# Input data

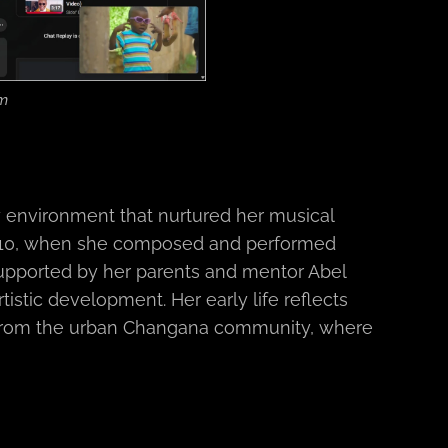
em
 environment that nurtured her musical
e 10, when she composed and performed
Supported by her parents and mentor Abel
tistic development. Her early life reflects
ly from the urban Changana community, where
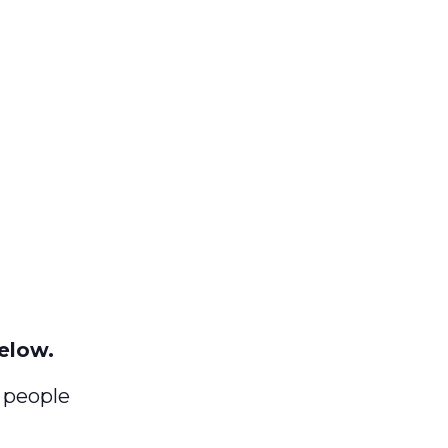
elow.
) people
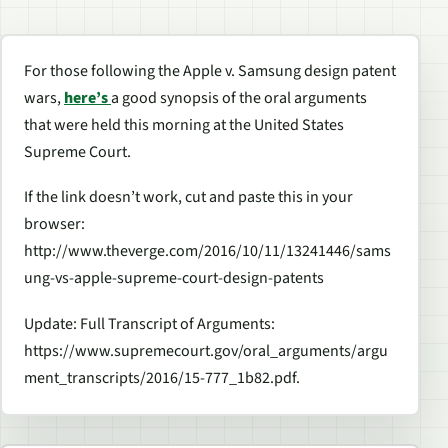
For those following the Apple v. Samsung design patent
wars,
here’s
a good synopsis of the oral arguments
that were held this morning at the United States
Supreme Court.
If the link doesn’t work, cut and paste this in your
browser:
http://www.theverge.com/2016/10/11/13241446/sams
ung-vs-apple-supreme-court-design-patents
Update: Full Transcript of Arguments:
https://www.supremecourt.gov/oral_arguments/argu
ment_transcripts/2016/15-777_1b82.pdf.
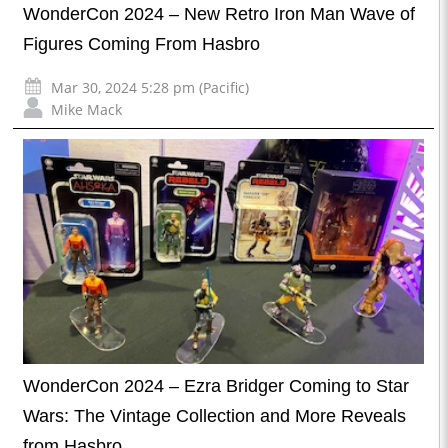
WonderCon 2024 – New Retro Iron Man Wave of
Figures Coming From Hasbro
Mar 30, 2024 5:28 pm (Pacific)
Mike Mack
WonderCon 2024 – Ezra Bridger Coming to Star
Wars: The Vintage Collection and More Reveals
from Hasbro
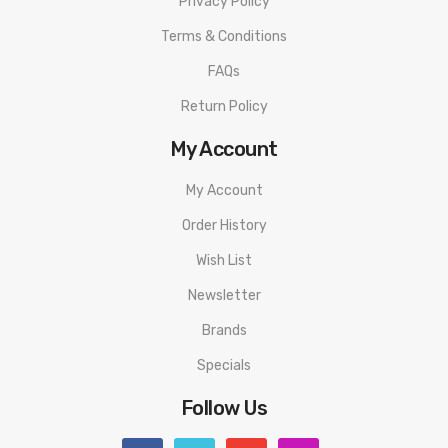
Privacy Policy
Terms & Conditions
FAQs
Return Policy
My Account
My Account
Order History
Wish List
Newsletter
Brands
Specials
Follow Us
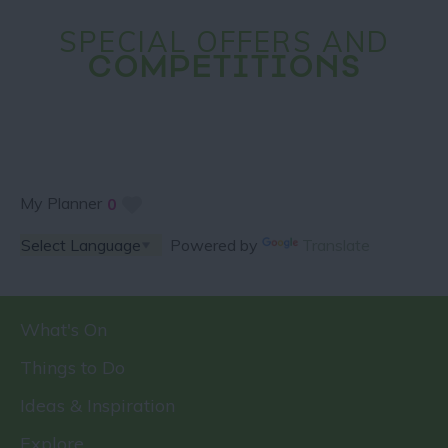
SPECIAL OFFERS AND
COMPETITIONS
My Planner
0
Powered by
Translate
What's On
Things to Do
Ideas & Inspiration
Explore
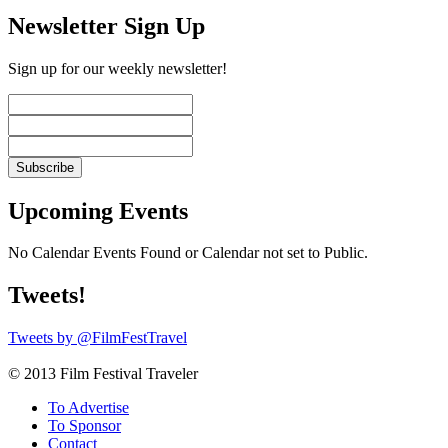
Newsletter Sign Up
Sign up for our weekly newsletter!
Upcoming Events
No Calendar Events Found or Calendar not set to Public.
Tweets!
Tweets by @FilmFestTravel
© 2013 Film Festival Traveler
To Advertise
To Sponsor
Contact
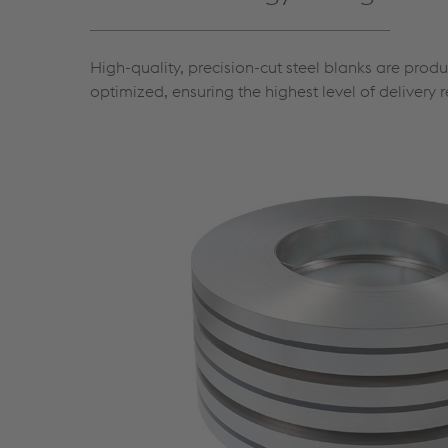
High-quality, precision-cut steel blanks are prod
optimized, ensuring the highest level of delivery re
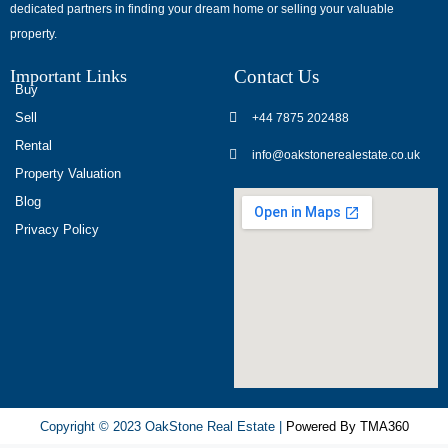
dedicated partners in finding your dream home or selling your valuable
обсуждают
property.
опыт
использования
Important Links
Contact Us
разных
Buy
игровых
Sell
+44 7875 202488
сервисов.
Rental
info@oakstonerealestate.co.uk
Люди
Property Valuation
делятся
Blog
наблюдениями
Privacy Policy
и
выводами.
На
фоне
многочисленных
проектов
игра
ап
Copyright © 2023 OakStone Real Estate |
Powered By TMA360
икс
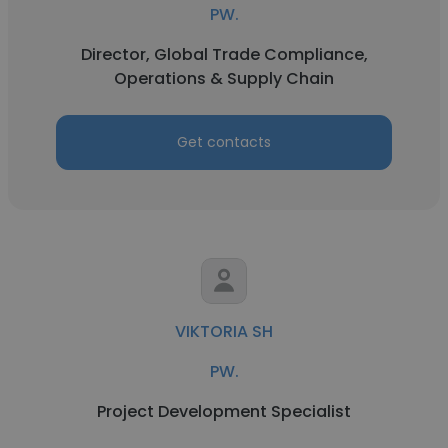
PW.
Director, Global Trade Compliance,
Operations & Supply Chain
Get contacts
VIKTORIA SH
PW.
Project Development Specialist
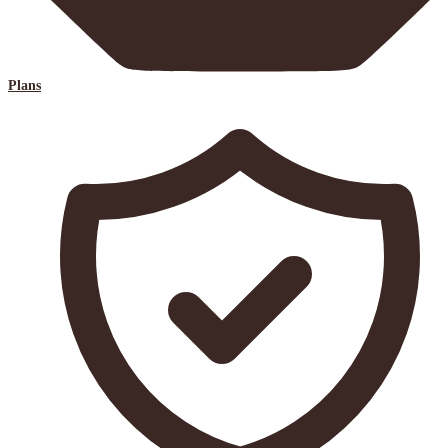
Plans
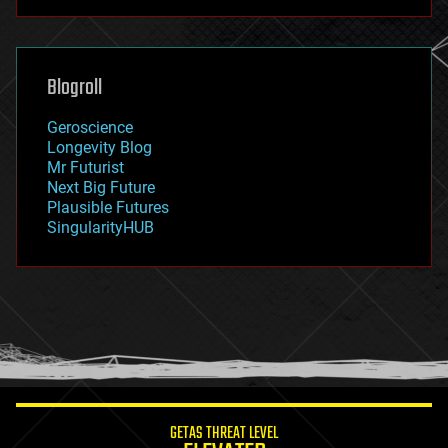
futurism
general relativity
genetics
geoengineering
Blogroll
geography
geology
Geroscience
geopolitics
Longevity Blog
governance
Mr Futurist
government
Next Big Future
gravity
Plausible Futures
habitats
SingularityHUB
hacking
hardware
health
holograms
homo sapiens
human trajectories
humor
information science
innovation
internet
GETAS THREAT LEVEL
journalism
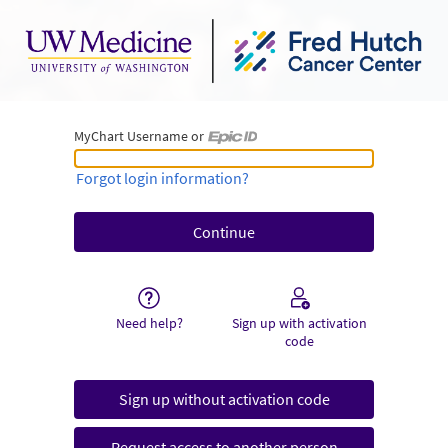
MyChart Username or
MyChart Username or Epic ID
Forgot login information?
Need help?
Sign up with activation
code
Sign up without activation code
Request access to another person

# What is needed
When a line among the entries contains "this", pull that line out.

# Expected answer
that were held this morning at the United States
If the link doesn’t work, cut and paste this in your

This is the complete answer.